In a career that has spanned more than three decades studying housing markets, James Young, the executive director for the Washington Center for Real Estate, says he’s never seen what is taking place in the current apartment market in Spokane County.
“I’ve dealt with some of the hottest global housing markets in my career, and I’ve never seen anything like this,” says Young, who heads the real estate research center at the University of Washington.
In March, the vacancy rate for all apartments in Spokane County was 0.6%, according to the center’s spring 2021 Washington State Apartment Market Report, which was released May 21. The vacancy rate was 0.4% for a one-bedroom apartment and 0.7% for a two-bedroom unit.
“There was already high demand for apartment units in Spokane County before the pandemic,” Young says. “But COVID just pushed on the gas and made it accelerate.”
The center for real estate’s research shows Spokane County vacancy rates for all apartments has been declining gradually since the fall of 2018 when the vacancy rate stood at 5.8%. It fell to 2% in spring 2019, then to 1.8% in fall 2019. The vacancy rate saw an uptick to 2.1% in spring 2020 before falling to 1.1% last fall, according to center research.
The center for real estate research uses March and September data in an effort to minimize seasonal variation between markets, says Young.
Spokane County’s tight apartment market is feeling the effects of sheltering in place and eviction moratoriums, he says.
“Those two factors have created almost nonexistent turnover in the apartment market,” he says. “People are staying put.”
Those factors, in addition to in-migration, has sparked unprecedented demand, which has helped drive rental prices to unprecedented highs in Spokane, Young asserts.
Among all surveyed apartments in Spokane County, the real estate research center reports the average monthly price for an apartment was $1,098 in March, a 4.8% increase from $1,048 per month in September, and up 8.2% from $1,015 in March 2020.
The real estate research center found the average rent in March for a one-bedroom apartment in Spokane County was $933 per month, up 3.5% from the September average monthly rent of $901, and up 11% from March 2020’s average of $841.
Single-bedroom apartments constitute the majority of all apartment units in Spokane County and across Washington state.
Meanwhile, two-bedroom apartments in Spokane County in March saw an average monthly rent of $1,033, up 11.8% from $924 in September, and up 4.9% from $985 in March 2020.
During the pandemic, Washington state Gov.
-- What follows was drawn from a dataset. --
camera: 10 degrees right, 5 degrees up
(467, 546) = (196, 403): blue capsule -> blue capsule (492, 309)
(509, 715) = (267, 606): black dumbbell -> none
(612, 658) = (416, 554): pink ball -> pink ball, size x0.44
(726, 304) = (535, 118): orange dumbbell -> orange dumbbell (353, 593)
Jay Inslee issued—and later extended—a moratorium on residential evictions. That order is scheduled to expire at the end of June.
Young says even when the eviction moratorium is lifted, he doesn’t see rental rates declining or vacancy rates increasing in Spokane County.
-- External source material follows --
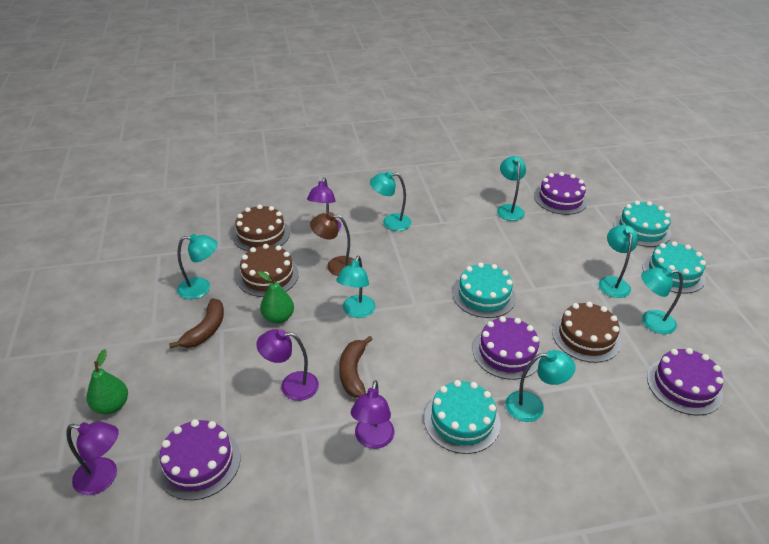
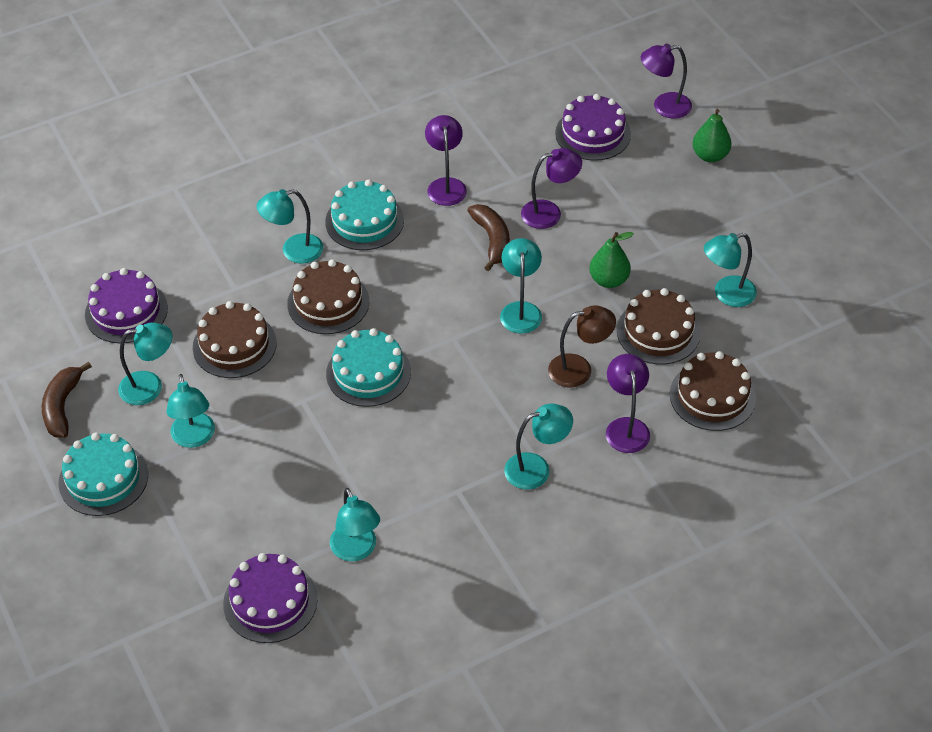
camera: 165 degrees right, 10 degrees up
(206, 330) = (679, 246): brown banana -> brown banana (62, 406)
(507, 352) = (328, 302): purple cake -> brown cake
(641, 229) = (136, 561): turquoise cake -> none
“As long as the demand stays higher than the supply, you’re always going to be in a pickle,” Young says. “And that’s a longer-term problem that’s not going to change anytime soon.”
From another perspective, however, Spokane offers among the roomiest luxury rentals in the state for cities in similar markets, according to a recent report by the national apartment search website Rent Café.
Rent Café says luxury rental units in Spokane average 1,033 square feet of living space, with an average rent of $1,445 per month. That compares to 995-square-foot apartment at $1,646 per month in Federal Way, and a 988-square-foot luxury unit for $1,523 in Vancouver.
Rent Café reports that the average luxury apartment in Spokane Valley is 906-square feet and costs $1,238 per month.
Brian Carberry, the senior managing editor at Apartment Guide and Rent.com, based in Atlanta, characterized the nation’s current rental market as being uneven compared to prior years, mostly due to the pandemic.
“Though there are always market outliers, the U.S. apartment market generally follows a trend,” Carberry says. “But right now, things are more varied and random.”
“Generally, rental prices rise between April and September before flattening between September and March, which is largely a function of the kids being back in school,” he says. Last fall and winter, however, prices remained high, he adds.
“It’s a very interesting time right now,” Carberry says. “Year-to-year comparisons are a little misleading because the effect of the pandemic was so far reaching.”
Carberry says apartment industry analysts are watching states closely in the approaching weeks and months as eviction moratoriums gradually will begin to expire.
He predicts rental rates may level off, if not drop, as more apartment units may become available due to evictions.